My ``Early Intervention for Graduation Success'' bill would focus Federal funds on states that have the lowest graduation rates. State education agencies would be required to develop or update their plans to increase graduation rates. They would also be required to work with health, social services, juvenile justice, and other relevant state agencies to help school districts and early childhood education providers better identify which of their students have research-based risk factors. In turn, schools and early learning providers would be required to develop and update individual learning plans for these students and ensure that the next school of enrollment has the child's plan.
My bill also gives States and partnerships a menu of research-based activities from which to choose to improve services to students, including professional development, program quality improvement, curriculum alignment, community integration and support services, and setting high expectations for academic achievement.
In short, my bill helps States and schools to give students the support they need to achieve their dreams, and inspires them to dream big, right from the very start.

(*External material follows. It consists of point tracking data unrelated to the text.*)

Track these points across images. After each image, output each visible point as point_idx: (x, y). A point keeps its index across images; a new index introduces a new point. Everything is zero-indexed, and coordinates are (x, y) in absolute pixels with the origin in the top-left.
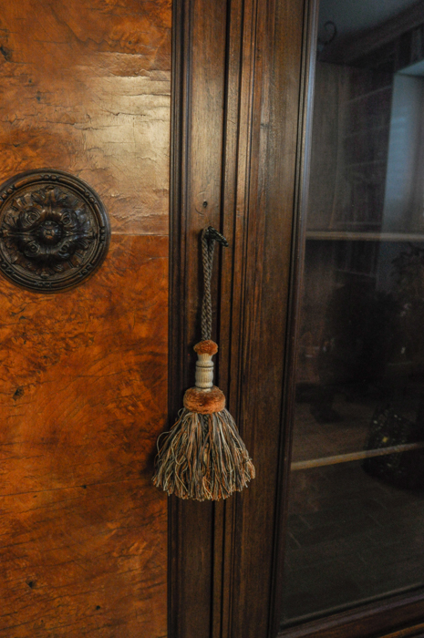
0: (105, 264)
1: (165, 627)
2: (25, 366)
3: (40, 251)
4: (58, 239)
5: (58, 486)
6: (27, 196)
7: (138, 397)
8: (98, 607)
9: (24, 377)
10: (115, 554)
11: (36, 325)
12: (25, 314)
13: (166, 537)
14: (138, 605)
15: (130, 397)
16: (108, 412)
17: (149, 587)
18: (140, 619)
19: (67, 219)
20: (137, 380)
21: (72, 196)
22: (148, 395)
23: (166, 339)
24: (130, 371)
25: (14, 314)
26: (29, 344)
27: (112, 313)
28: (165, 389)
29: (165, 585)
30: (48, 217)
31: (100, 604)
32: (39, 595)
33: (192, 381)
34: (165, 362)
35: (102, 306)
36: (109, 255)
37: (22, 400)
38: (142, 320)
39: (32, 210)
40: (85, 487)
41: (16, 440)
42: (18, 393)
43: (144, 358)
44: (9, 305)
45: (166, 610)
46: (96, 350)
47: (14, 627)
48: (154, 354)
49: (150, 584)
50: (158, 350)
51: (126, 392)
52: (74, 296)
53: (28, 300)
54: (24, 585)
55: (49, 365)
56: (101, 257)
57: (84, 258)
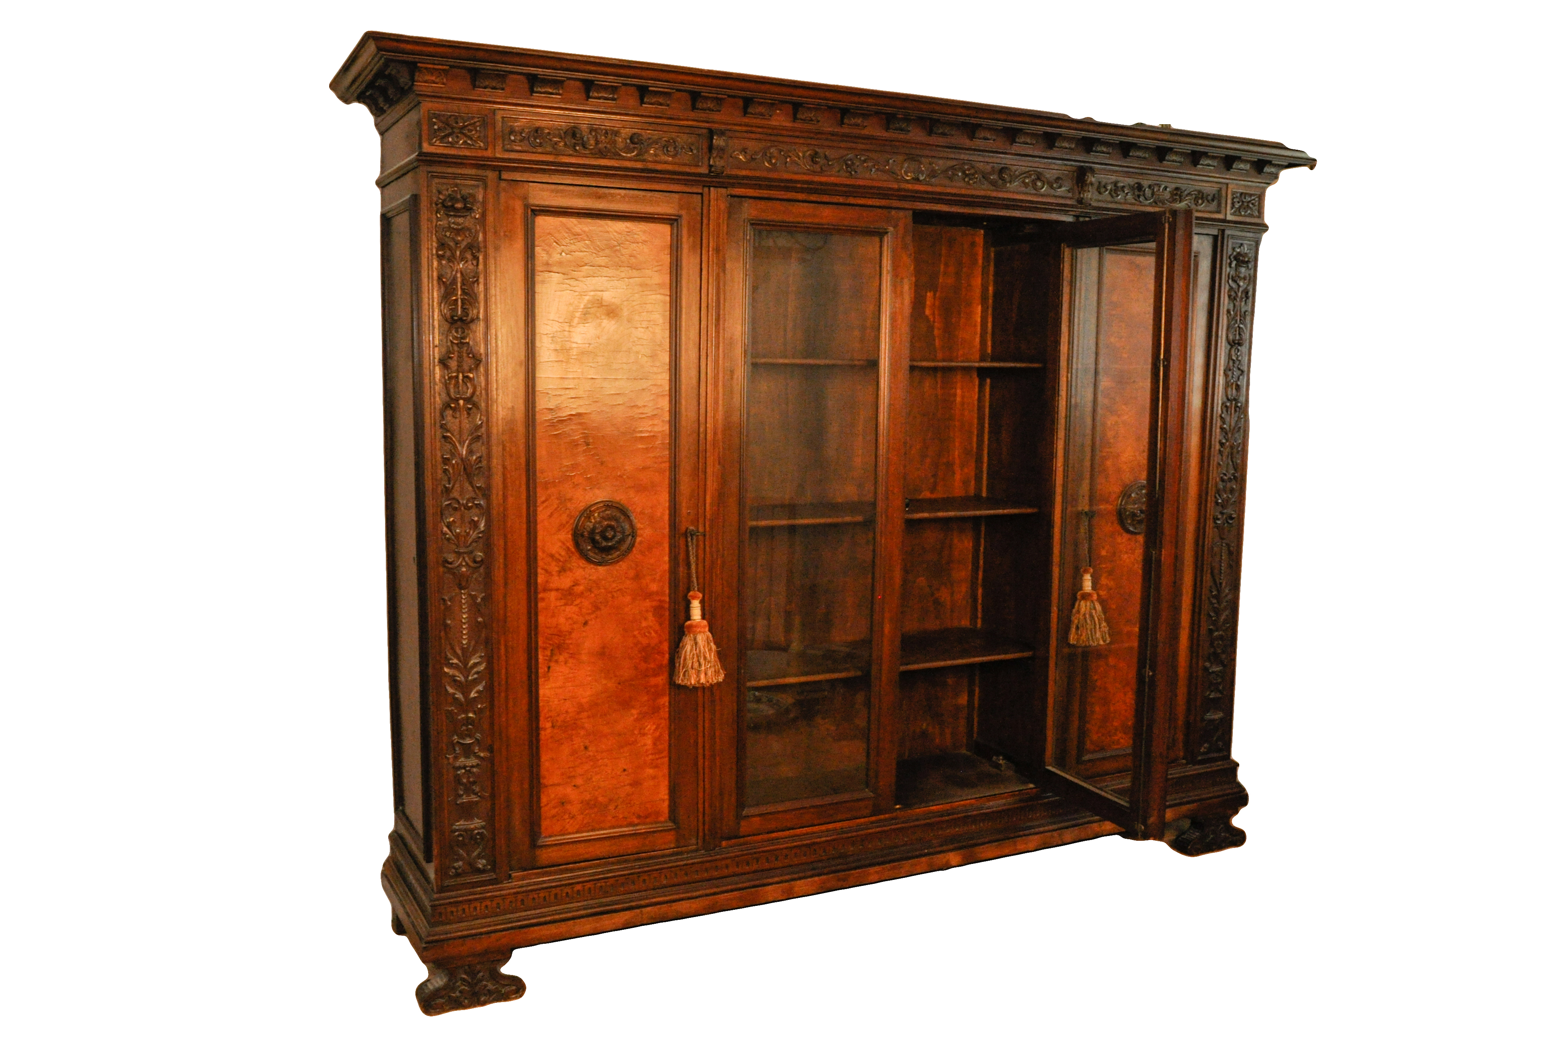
0: (634, 549)
1: (667, 792)
2: (590, 607)
3: (604, 544)
4: (614, 537)
5: (604, 682)
6: (596, 515)
7: (651, 627)
8: (625, 770)
9: (589, 614)
10: (636, 732)
11: (598, 584)
12: (591, 578)
13: (668, 723)
14: (650, 771)
15: (646, 627)
16: (634, 636)
17: (657, 759)
18: (651, 783)
19: (618, 527)
20: (650, 616)
21: (618, 514)
22: (657, 627)
23: (667, 591)
24: (647, 611)
25: (585, 578)
26: (593, 595)
27: (637, 577)
28: (667, 622)
29: (667, 759)
30: (609, 526)
31: (625, 767)
32: (590, 756)
33: (688, 617)
34: (667, 606)
35: (632, 573)
36: (636, 544)
37: (587, 628)
38: (654, 580)
39: (600, 522)
40: (619, 684)
41: (583, 652)
42: (586, 623)
43: (654, 604)
44: (583, 573)
45: (667, 778)
46: (628, 599)
47: (574, 777)
48: (660, 601)
49: (657, 756)
50: (662, 599)
51: (644, 624)
52: (617, 568)
53: (593, 571)
54: (582, 748)
55: (602, 607)
56: (632, 545)
57: (624, 547)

We can continue to spend millions of dollars every year on intensive services for teenagers who are far behind in school, who are frustrated beyond all measure, and who gave up on success long ago. We may even have some limited success helping some young people get back on track and graduate from high school. Or, we can start at the beginning, making sure that the children who already have challenges get the help they need to succeed.
I look forward to passage of this bill or incorporating it into the reauthorization of the Elementary and Secondary Education Act.